> [VORGEGEBENER TEXT]
Sei’s drum! Während die Behörde also selber den Überblick über die von ihr ausgegebenen Vermittlungsgutscheine verloren hat, tobt um diese ein harter Konkurrenzkampf. Steuergelder flossen in die Kassen privater Firmen, die sich – wie die Bildungsträger – geschmeidig an die Hartz-Gesetze angepasst haben und untereinander um die Gutscheine streiten. Zum 1. Januar 2003 wurde der Bildungsgutschein eingeführt; die »verbesserte« Variante des Vermittlungsgutscheins soll es noch bis Ende 2010 geben.

Nga versetzt das, was sie in der Internetjobbörse der Agentur für Arbeit findet, in Panik. Sie will unbedingt wieder arbeiten, denn mit dem gesperrten ALG I und dem Antrag auf aufgestocktes Arbeitslosengeld II (ALG II) habe sie »immer Angst und den Kopf voll«, sagt sie. Aber sie will auch direkt mit einem Arbeitgeber zu tun haben, statt sich neben diesem auch noch einer Vermittlungsfirma verpflichten zu müssen. Und die Maßnahme, in der sie sitzt, ist eine Zwangsveranstaltung, die sie nicht ablehnen kann.
Darüber hinaus kann ihr noch Weiteres blühen: Da Nga Migrantin ist, kann das Jobcenter sie nachträglich zur Teilnahme an einem »Integrationskurs« verpflichten, wie er seit dem 1. Januar 2005 für alle Neuzuwandererinnen und Neuzuwanderer in die BRD obligatorisch ist. Viele der Träger, die Maßnahmen anbieten, haben daher nicht nur Berufsorientierung, Bewerbungstraining etc. im Programm, sondern eben auch diese Integrationskurse, die jedoch nicht von Arbeitsagenturen und Jobcentern, sondern vom Bundesamt für Migration und Flüchtlinge finanziert werden. Da es sich zwischenzeitlich bis zum Bundesamt herumgesprochen hatte, dass die Honorare der in den Integrationskursen Unterrichtenden nur noch als Dumpinghonorare bezeichnet werden konnten, sah sich die Behörde genötigt, einen Mindesthonorarsatz von 15 Euro brutto pro Unterrichtsstunde vorzugeben. Aber auch dieser Honorarsatz löst das grundsätzliche Problem nicht, dass sich die Dozenten einer großen Zahl von Kursteilnehmerinnen und -teilnehmern gegenüber sehen, die sehr unterschiedliche Voraussetzungen mitbringen. Manche sind tatsächlich gerade erst in die BRD gekommen, andere leben schon seit mehr als 20 Jahren hier, haben aber eine Zuweisung vom Jobcenter in der Tasche und langweilen sich.

> [AUFGABEN]
1 - Nennen Sie alle im Text über Hartz-Maßnahmen angegebenen Kalenderzeitpunkte (Datum oder Jahr).
2 - Setzen Sie den Text über Hartz-Maßnahmen im gleichen Stil nach seinem letzten Satz fort.
Die Daten sind hierfür ohne Belang.

[Extrahierter Seitentext]
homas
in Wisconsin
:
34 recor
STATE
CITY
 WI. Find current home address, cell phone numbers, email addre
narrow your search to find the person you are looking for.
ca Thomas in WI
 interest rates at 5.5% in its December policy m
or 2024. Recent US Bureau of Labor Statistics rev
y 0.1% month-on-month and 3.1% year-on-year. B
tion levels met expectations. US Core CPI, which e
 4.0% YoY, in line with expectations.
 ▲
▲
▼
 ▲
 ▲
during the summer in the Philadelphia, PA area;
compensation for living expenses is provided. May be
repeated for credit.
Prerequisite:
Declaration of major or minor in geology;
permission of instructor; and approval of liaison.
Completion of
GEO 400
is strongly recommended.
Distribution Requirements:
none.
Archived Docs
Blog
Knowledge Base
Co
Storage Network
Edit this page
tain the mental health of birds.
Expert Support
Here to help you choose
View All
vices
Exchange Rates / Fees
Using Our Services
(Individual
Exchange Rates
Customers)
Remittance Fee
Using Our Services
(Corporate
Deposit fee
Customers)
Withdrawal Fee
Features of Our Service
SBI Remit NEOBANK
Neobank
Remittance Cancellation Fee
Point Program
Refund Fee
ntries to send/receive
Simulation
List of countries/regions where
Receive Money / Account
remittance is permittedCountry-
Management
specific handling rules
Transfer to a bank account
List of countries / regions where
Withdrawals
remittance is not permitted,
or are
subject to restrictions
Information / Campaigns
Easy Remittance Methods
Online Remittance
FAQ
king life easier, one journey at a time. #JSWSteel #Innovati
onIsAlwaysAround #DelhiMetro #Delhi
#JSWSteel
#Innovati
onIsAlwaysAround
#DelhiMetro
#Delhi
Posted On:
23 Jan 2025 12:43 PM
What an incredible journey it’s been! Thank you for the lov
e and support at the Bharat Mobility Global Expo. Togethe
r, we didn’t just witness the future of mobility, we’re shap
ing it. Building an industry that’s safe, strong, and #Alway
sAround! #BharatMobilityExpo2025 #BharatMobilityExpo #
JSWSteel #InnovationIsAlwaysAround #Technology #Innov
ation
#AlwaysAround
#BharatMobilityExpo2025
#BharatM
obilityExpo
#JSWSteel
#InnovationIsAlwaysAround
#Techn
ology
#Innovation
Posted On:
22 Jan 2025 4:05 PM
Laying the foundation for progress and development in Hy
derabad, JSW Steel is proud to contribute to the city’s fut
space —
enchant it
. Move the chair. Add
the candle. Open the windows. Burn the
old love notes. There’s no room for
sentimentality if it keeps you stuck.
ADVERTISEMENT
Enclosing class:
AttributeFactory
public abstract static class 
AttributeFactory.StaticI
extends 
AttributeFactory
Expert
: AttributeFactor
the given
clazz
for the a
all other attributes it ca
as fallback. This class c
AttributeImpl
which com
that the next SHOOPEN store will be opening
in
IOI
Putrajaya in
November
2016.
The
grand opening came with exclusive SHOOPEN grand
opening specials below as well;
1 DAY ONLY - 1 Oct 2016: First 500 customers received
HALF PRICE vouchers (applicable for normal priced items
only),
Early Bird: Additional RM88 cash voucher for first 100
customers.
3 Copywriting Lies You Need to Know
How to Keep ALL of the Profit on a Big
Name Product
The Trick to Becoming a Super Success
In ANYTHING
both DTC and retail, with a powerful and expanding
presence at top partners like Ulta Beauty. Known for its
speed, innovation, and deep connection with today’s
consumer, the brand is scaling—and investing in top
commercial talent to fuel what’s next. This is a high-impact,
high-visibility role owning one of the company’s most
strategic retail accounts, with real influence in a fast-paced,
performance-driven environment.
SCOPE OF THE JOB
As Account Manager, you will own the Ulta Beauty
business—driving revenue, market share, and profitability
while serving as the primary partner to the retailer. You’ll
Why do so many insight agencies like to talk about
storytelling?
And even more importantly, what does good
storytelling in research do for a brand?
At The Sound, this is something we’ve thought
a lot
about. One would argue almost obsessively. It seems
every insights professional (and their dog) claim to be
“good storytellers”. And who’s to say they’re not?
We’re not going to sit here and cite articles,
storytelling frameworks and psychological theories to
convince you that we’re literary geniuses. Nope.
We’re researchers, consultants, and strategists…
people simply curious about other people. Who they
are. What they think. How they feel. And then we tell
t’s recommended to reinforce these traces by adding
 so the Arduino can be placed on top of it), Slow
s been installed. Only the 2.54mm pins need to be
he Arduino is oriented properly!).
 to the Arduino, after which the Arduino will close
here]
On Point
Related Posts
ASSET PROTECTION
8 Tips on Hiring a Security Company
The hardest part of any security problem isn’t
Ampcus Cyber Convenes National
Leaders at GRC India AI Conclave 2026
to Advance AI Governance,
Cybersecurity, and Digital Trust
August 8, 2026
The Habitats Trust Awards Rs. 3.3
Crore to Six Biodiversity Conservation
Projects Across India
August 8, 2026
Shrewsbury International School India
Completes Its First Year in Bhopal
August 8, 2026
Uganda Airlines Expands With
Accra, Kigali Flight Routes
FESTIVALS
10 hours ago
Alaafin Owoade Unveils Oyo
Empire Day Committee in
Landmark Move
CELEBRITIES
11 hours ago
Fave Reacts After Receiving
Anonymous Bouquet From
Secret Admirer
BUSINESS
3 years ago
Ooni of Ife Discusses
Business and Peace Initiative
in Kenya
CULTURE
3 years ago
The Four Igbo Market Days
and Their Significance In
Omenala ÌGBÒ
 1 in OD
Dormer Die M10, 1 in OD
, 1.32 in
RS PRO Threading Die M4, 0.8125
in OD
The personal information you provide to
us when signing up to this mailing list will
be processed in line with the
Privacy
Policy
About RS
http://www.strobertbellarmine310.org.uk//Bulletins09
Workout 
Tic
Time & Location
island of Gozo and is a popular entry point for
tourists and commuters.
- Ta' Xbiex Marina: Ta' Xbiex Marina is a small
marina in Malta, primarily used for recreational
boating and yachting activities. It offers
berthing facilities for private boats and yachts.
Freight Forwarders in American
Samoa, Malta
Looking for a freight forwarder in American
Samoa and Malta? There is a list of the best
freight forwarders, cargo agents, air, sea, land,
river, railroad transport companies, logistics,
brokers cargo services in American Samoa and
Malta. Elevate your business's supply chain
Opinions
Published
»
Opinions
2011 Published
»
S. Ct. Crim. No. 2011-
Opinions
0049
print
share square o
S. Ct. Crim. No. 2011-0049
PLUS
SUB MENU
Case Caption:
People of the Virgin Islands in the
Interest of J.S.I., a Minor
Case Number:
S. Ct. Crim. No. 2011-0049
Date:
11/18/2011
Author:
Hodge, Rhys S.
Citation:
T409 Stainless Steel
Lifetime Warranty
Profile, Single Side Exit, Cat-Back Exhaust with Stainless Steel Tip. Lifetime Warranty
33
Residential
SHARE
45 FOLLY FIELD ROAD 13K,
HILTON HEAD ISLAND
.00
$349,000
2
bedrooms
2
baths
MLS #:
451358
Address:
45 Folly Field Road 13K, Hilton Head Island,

> [LÖSUNGEN]
1 -
- 1. Januar 2003
- Ende 2010
- 1. Januar 2005

2 -
Dem Träger ist das egal, denn der orientiert sich an seinem Profit. Daher gilt: Die Dozenten seien möglichst billig, die Klassen möglichst voll, und die Teilnehmer sollten immer anwesend sein, denn das Bundesamt zahlt nur dann. Aber schließlich gibt es Möglichkeiten: »Ich habe meinen Integrationskurs bei einem Träger absolviert, der auf Einwanderer aus dem russischen Sprachraum spezialisiert ist«, erzählt Elena Varda*, eine Spätaussiedlerin, die seit ihrer Einreise vor vier Jahren noch keinen Job gefunden hat und nun an einer berufsorientierenden Maßnahme teilnimmt. »Und dort musste ich meine Teilnahme im Voraus schriftlich bestätigen. Das hat mich doch sehr misstrauisch gemacht!«

Von einem Integrationskurs hätte Nga also genauso wenig wie von ihrer Maßnahme, in der man gemeinsam die Jobbörsen im Internet durchforstet, ohne allerdings auf Stellenangebote zu stoßen, die von Arbeitgebern direkt inseriert wurden. Bis sie einen neuen Job findet, kann es eine Weile dauern.
Daher wäre es für sie nicht das Schlechteste, wenn das Jobcenter sie zur Aufnahme eines Ein-Euro-Jobs nötigen würde. Das sind die sogenannten Mehraufwandsstellen (MAE-Stellen), die tatsächlich nicht mit einem, sondern mit 1,50 Euro pro Stunde vergütet werden, zusätzlich zum ALG II. Das macht die MAE-Stellen für viele attraktiv – zumindest im Vergleich. Denn, um bei Ngas Beispiel zu bleiben, »Cassiopeia« bietet 7,50 Euro brutto pro Stunde für eine Tätigkeit als Küchenhilfe. Bei 35 Stunden pro Woche kommen also 1 050 Euro brutto heraus, womit man netto ungefähr bei dem Einkommen liegt, das einem ein Ein-Euro-Job bei 30 Arbeitsstunden pro Woche garantiert.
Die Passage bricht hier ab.